The term “academic massacre” was coined by Palestinian scholar Karma Nabulsi during the 2009 Gaza war, and it reflects the reality we have faced for decades. School massacres are the deliberate erasure of indigenous knowledge and cultural continuity. It is an attempt to sever the connection between a people and its collective knowledge and historical identity.
Today, the reality is grimmer. All 12 universities in Gaza are in ruins, at least 88% All schools in Gaza have been damaged or destroyed.
The physical destruction of infrastructure goes hand in hand with efforts to delegitimize institutions providing education. In late October, Israel effectively banned UNRWA from operating. The ban is another blow to Palestine’s intellectual future, given that the U.N. agency operates 284 schools in Gaza and 96 in the West Bank and East Jerusalem.

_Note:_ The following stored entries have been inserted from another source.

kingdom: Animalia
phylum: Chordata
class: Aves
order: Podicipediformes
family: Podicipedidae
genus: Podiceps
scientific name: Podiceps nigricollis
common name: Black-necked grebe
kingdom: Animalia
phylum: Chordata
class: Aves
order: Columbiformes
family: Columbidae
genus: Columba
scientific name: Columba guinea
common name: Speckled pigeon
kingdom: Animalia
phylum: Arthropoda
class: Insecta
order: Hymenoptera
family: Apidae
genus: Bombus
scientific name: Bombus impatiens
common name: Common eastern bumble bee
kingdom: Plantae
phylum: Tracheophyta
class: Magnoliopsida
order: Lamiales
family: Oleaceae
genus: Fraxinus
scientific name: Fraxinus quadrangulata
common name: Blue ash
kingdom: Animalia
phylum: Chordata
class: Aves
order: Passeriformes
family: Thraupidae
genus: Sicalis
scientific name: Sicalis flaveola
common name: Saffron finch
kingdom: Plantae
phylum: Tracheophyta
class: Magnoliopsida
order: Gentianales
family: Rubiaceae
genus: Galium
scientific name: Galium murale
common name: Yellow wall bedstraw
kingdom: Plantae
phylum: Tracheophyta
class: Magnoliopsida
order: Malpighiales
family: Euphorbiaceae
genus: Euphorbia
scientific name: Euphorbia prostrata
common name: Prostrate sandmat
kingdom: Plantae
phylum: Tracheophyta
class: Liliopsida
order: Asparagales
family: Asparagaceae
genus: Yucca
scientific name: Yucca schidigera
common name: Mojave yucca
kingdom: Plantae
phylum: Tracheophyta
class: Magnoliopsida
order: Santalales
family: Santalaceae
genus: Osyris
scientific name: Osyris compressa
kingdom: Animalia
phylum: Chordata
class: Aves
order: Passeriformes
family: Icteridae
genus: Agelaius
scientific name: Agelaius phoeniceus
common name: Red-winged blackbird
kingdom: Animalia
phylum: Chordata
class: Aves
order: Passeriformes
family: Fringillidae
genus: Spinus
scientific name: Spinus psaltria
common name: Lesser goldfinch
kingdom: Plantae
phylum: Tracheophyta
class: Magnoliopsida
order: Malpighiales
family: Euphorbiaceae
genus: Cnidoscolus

However, as we have in the past, Palestinians in Gaza continue to resist this systematic erasure of their educational and cultural lifeline. Education is more than a tool for survival, it is the fabric that binds our nation, the bridge to our history, and the foundation for our hope for liberation.
When I think about the massive damage to Gaza’s education system and all those students who continue to study despite all odds, I’m reminded of the 1970 poem “The Sun” by Samih Qasim, known as the “Palestinian Resistance Poet” The poem from “The Enemy”. “.
“You can plunder my inheritance,
Burn my books, my poems,
Feed my meat to the dogs,
you may spread a web of terror
on the rooftops of my village
O enemy of the sun,
But I won’t compromise,
to the last pulse in my veins,
I want to resist. “
Palestinian students will continue this resistance, walking for hours every day to get an education. It is the spirit of a people who refuse to be erased as individuals, as a nation, as a historical fact and as a future reality.
The views expressed in this article are the author’s own and do not necessarily reflect the editorial position of Al Jazeera.